== Segment start ==

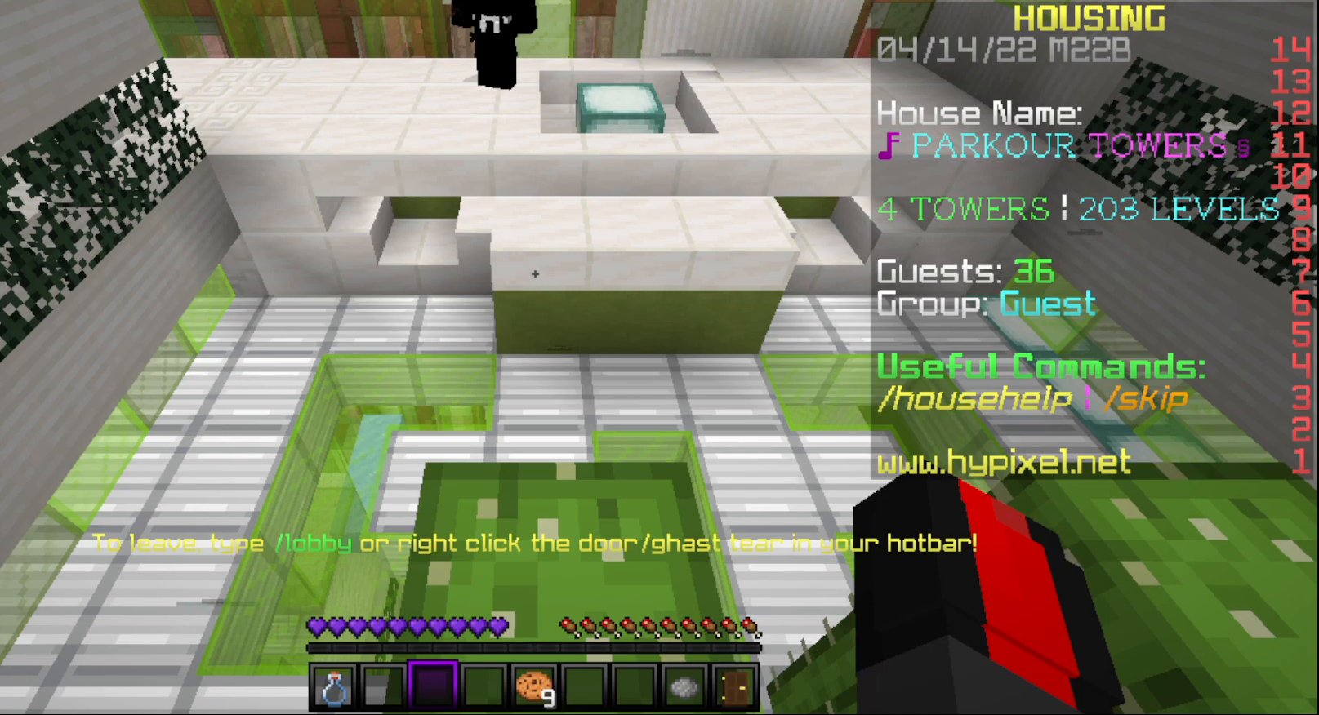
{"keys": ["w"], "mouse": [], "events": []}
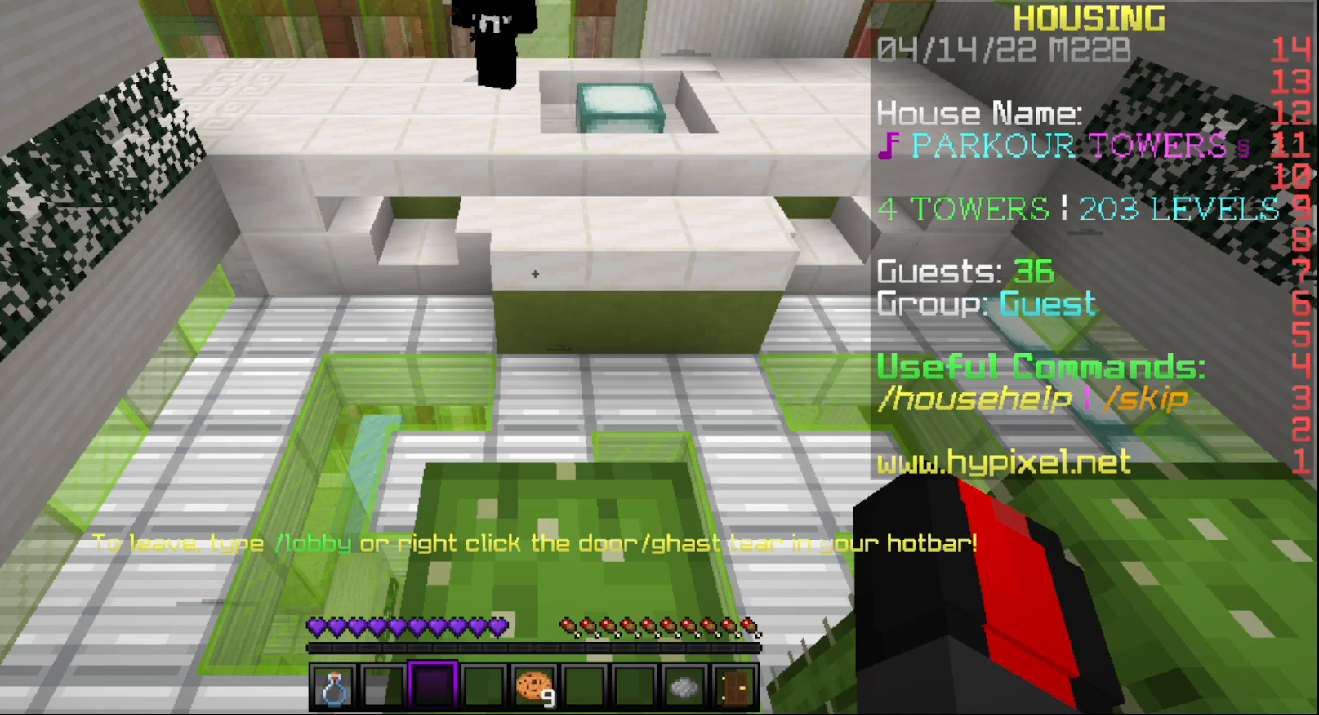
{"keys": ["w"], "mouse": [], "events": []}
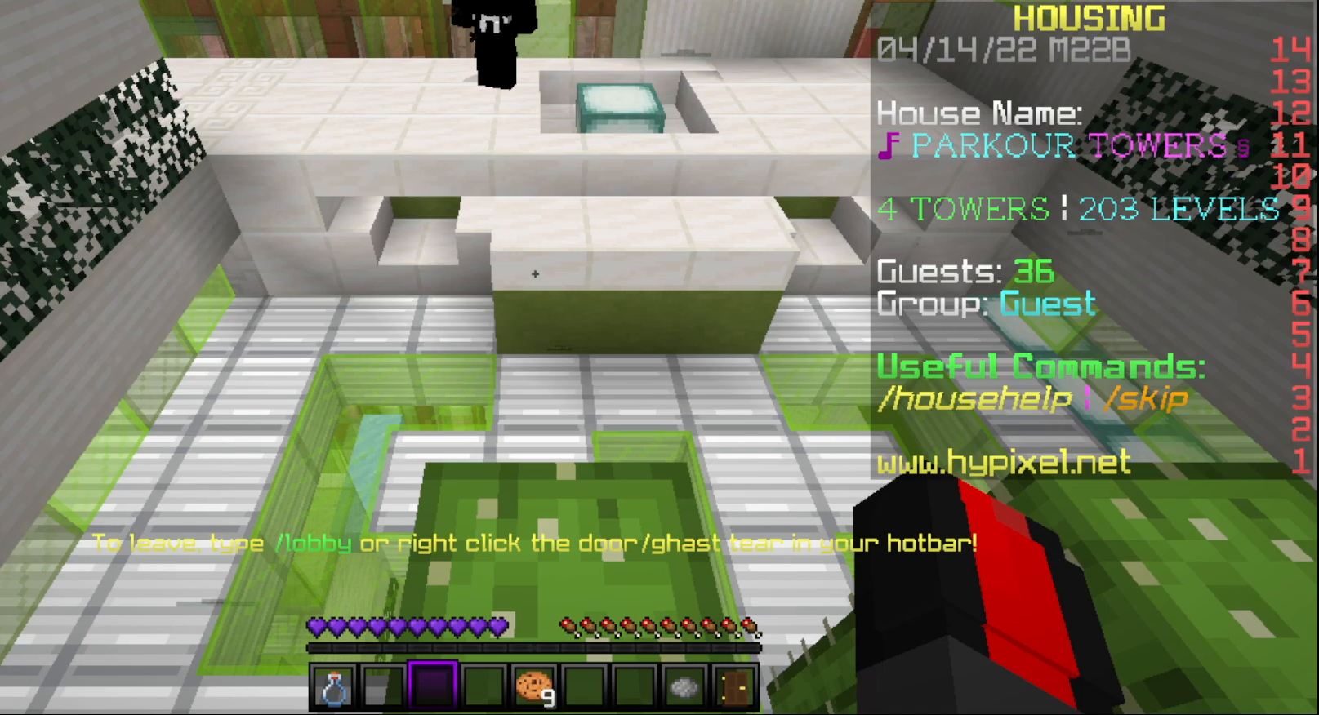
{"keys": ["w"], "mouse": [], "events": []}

== Segment end ==

▸ **WHAT THE TASK ASKS**: I would like the material repeated in full and exactly, with its images omitted.

▸ **FINISHED EXERCISE**:
{"keys": ["w"], "mouse": [], "events": []}
{"keys": ["w"], "mouse": [], "events": []}
{"keys": ["w"], "mouse": [], "events": []}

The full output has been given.